Having lived with three, pretty blokey blokes at uni, I swore I would never do it again. Dirty bath tubs, awkward run-ins with their one night stands and a constant lack of toilet paper meant that, for me, women were the perfect housemates.

Until I met a different sort of boy.

The sort of boy who can’t go to bed without putting the dishwasher on, who notices if you’ve switched around the cutlery drawer and gets frustrated if you forget to water the plants. Although this might sound like a nightmare to you, to me it is a thing of beauty; living with him is a pleasure.

Except we don’t live together.

The thought of committing to a home has always terrified me (good luck getting a ring on it) and we both very much need our own space. But the reality is, as with most long term relationships, we spend every night together anyway, rotating between each other’s places depending on what part of town we’re in.

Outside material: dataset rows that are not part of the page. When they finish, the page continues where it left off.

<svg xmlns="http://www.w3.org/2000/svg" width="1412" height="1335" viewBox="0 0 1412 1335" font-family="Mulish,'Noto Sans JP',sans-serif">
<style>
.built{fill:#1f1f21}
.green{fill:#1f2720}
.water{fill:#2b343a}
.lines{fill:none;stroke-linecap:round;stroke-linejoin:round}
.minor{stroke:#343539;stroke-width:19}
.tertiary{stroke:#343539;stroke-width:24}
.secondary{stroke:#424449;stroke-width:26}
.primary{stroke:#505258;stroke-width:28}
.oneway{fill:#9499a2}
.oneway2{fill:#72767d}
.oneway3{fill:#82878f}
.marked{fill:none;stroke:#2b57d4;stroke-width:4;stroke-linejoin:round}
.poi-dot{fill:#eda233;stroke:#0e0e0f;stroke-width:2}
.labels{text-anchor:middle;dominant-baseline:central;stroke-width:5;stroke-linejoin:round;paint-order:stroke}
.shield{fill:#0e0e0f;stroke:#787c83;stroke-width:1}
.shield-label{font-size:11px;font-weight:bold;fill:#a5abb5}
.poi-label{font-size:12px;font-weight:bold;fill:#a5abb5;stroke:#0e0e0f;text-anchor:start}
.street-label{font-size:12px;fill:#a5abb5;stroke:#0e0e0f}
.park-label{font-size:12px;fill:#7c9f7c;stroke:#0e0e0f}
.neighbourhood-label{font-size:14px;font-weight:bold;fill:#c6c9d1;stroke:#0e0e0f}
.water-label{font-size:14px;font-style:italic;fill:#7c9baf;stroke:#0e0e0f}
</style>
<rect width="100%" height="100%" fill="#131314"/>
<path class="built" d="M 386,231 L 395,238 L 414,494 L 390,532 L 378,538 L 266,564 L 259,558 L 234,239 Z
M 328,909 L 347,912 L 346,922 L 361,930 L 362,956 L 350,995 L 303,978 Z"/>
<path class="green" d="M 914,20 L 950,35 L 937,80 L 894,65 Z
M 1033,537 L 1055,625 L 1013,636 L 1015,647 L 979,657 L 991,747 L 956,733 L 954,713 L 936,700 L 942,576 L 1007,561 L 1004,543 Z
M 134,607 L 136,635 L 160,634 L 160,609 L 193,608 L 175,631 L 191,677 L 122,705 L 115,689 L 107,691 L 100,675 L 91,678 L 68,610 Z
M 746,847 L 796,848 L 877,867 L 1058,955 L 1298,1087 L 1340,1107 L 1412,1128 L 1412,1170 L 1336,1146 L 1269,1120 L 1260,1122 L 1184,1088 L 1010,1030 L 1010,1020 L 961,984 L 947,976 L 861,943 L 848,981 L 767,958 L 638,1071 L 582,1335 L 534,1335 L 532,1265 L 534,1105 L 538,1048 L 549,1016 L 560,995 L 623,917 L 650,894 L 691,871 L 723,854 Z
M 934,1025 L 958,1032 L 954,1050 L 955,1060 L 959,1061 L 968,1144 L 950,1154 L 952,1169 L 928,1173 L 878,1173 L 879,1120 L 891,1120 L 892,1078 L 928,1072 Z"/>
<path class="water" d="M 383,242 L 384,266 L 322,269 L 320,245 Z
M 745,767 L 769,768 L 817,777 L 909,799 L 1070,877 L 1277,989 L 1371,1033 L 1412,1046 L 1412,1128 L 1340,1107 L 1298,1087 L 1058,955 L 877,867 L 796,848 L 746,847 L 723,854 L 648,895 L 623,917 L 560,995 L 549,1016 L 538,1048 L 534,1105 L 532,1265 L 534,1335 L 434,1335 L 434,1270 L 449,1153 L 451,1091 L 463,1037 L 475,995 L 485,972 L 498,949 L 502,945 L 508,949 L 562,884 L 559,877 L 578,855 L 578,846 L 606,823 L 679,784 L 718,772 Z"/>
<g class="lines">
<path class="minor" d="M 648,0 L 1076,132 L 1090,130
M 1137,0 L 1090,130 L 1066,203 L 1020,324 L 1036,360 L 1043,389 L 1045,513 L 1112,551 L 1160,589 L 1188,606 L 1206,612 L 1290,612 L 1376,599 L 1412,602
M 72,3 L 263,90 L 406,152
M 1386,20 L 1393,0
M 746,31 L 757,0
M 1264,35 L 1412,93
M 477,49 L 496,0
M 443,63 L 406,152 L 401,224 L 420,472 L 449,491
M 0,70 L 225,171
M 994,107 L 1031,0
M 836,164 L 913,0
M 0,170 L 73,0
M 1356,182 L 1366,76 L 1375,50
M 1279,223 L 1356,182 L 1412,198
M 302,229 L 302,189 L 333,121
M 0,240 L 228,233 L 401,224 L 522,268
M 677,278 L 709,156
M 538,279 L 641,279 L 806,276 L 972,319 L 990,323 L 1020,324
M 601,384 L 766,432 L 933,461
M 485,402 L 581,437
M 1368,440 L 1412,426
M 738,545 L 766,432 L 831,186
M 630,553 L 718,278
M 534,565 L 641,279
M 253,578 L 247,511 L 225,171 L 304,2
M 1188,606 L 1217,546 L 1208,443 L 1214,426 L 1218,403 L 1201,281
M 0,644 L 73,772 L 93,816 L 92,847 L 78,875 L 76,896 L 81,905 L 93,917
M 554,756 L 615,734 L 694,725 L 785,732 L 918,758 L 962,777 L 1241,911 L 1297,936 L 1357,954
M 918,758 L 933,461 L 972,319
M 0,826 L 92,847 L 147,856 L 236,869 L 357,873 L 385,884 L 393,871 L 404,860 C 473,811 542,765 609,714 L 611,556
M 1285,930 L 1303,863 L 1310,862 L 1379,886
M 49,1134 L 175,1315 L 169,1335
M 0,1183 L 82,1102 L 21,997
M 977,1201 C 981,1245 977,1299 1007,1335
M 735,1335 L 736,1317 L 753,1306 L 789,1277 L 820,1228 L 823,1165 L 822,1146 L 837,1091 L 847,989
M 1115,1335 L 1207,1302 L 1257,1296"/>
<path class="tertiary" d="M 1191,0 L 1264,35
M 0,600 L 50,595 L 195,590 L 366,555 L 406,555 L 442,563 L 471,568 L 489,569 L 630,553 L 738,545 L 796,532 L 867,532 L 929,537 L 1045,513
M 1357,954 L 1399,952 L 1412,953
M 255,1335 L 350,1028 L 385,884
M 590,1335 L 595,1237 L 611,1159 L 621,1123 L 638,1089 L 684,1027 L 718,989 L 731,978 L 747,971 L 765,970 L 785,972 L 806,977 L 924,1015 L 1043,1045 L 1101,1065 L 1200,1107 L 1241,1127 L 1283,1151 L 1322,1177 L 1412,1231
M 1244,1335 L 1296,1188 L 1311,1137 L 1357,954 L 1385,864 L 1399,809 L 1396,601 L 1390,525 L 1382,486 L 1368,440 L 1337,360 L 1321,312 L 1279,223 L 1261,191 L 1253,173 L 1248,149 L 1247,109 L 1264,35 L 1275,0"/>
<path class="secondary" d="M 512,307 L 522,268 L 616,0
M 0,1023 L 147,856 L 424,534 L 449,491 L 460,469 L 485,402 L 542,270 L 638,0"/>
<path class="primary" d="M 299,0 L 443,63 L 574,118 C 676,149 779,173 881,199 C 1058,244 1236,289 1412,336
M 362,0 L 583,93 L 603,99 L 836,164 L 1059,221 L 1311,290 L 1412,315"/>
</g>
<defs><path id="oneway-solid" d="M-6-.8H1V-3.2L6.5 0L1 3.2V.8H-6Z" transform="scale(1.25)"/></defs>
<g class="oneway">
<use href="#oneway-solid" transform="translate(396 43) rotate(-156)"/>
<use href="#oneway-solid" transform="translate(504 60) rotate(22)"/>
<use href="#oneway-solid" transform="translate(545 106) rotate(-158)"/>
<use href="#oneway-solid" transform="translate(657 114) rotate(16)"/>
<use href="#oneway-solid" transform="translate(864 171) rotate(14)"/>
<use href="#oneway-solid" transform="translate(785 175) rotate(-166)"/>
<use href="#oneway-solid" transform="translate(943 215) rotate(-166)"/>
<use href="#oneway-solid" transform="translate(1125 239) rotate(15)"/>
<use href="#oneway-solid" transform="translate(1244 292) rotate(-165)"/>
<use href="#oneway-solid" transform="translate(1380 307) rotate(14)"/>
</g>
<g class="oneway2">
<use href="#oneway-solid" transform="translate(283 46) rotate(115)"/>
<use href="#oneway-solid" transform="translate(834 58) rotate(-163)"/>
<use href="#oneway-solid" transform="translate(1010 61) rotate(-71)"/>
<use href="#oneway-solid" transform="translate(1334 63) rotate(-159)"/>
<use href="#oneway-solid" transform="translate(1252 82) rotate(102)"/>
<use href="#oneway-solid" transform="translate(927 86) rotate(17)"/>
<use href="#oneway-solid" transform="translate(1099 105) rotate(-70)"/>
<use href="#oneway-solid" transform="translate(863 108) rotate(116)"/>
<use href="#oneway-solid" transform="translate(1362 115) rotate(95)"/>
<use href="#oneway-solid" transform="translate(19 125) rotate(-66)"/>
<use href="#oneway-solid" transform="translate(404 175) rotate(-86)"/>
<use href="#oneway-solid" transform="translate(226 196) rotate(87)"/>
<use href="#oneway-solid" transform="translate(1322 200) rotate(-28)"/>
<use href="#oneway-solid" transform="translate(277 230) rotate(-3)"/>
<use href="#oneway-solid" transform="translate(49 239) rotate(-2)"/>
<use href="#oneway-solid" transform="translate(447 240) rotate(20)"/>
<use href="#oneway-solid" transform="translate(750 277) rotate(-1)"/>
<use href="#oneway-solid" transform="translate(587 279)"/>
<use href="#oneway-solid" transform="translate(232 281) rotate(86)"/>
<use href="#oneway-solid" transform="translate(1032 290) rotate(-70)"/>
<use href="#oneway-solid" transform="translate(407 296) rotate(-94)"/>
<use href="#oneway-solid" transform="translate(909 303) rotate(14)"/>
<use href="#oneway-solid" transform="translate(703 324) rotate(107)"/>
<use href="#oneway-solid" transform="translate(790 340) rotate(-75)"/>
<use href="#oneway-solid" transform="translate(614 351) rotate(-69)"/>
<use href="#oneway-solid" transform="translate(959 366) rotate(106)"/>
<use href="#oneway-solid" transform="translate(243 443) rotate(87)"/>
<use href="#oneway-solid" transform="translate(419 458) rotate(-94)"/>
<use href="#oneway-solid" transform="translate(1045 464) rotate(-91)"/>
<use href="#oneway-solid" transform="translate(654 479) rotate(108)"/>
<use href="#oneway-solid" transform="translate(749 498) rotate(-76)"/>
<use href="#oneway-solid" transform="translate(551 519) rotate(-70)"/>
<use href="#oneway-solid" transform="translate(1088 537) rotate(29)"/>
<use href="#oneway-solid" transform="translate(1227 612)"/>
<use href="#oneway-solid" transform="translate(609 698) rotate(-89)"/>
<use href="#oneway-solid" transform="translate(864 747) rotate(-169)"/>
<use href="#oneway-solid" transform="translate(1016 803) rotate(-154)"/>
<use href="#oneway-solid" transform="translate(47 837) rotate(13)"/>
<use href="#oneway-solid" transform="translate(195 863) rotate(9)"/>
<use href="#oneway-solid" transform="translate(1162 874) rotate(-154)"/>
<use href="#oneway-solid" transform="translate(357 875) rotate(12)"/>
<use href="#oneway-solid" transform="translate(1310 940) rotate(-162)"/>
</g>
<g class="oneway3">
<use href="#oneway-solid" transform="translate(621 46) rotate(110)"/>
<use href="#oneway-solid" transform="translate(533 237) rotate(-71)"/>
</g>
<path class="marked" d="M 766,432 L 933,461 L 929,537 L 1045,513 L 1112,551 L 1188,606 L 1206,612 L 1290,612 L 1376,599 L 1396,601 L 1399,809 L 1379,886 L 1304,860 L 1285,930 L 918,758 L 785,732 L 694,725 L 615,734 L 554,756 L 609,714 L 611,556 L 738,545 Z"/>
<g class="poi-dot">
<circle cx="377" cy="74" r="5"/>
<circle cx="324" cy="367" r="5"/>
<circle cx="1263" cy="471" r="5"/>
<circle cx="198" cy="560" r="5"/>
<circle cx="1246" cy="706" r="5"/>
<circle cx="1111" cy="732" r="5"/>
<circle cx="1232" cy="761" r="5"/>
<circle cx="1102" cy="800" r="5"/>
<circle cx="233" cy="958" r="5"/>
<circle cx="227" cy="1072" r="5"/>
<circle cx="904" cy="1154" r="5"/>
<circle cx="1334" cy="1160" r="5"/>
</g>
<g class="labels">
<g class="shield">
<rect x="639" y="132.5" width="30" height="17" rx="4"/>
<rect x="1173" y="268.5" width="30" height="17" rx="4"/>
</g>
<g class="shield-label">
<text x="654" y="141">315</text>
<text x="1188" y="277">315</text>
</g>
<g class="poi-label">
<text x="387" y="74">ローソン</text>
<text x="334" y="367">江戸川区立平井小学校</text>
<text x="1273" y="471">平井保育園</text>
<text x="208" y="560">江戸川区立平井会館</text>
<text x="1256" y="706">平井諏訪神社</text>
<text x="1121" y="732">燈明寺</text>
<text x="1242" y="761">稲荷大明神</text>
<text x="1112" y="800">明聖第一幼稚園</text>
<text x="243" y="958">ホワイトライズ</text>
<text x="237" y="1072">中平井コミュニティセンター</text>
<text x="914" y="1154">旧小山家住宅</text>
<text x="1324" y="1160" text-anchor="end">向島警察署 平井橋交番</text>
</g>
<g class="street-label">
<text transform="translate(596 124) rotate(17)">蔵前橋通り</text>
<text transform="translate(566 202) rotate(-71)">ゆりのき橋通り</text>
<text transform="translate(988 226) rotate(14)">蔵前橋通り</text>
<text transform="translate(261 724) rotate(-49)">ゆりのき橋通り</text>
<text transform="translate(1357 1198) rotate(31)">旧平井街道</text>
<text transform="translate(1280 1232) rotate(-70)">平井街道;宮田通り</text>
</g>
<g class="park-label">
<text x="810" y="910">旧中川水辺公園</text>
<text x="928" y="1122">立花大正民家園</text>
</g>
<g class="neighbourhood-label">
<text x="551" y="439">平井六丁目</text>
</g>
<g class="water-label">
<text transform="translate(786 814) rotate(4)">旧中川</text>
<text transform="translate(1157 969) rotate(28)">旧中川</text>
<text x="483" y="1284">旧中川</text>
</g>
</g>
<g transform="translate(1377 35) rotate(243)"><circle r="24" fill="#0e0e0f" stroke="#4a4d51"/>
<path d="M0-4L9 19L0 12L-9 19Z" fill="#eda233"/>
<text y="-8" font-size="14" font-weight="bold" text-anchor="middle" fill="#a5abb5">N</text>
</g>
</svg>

This, of course, means nothing at all for a man. Pulling on yesterday’s t shirt and a pair of skinnies after a quick rinse, their life is simple, whereas living between two places for a girl is a different – and much more inconvenient – story. We shave our legs. We fake tan. We blow dry our hair. We can’t wear the same thing two days in a row and we need access to an endless supply of make up wipes. Don’t get me wrong, I love taking care of myself, but these rituals make staying over (and trying to look your best at the same time) really rather difficult.

In the early days, it was a nightmare. Dodging the shower head in an attempt to keep my hair dry and leaving make up on two days in a row so he wouldn’t see my – God forbid it – ACTUAL FACE. I used to keep a razor in my bag in case I stayed more than one night in a row and became a pro at looking decent in pyjamas. I was rarely seen without a rucksack. Or a toothbrush for that matter.

A year on, I am still rarely seen without a rucksack. But now, a bit like a child of divorce, I enjoy the perks of having two homes. I’ve stashed a million beauty products in his bathroom cabinet and have an endless supply of pants in the drawer. I am prepared for anything. Even an impromptu period.

We cook together and build sofas together, but I also have mum’s food and a room of my own five stops away on the District Line. The truth is, it couldn’t be more perfect.

I’ll keep you posted on further developments, but for now, I will continue to live contently – and oh so conveniently – in my wonderful halfway house.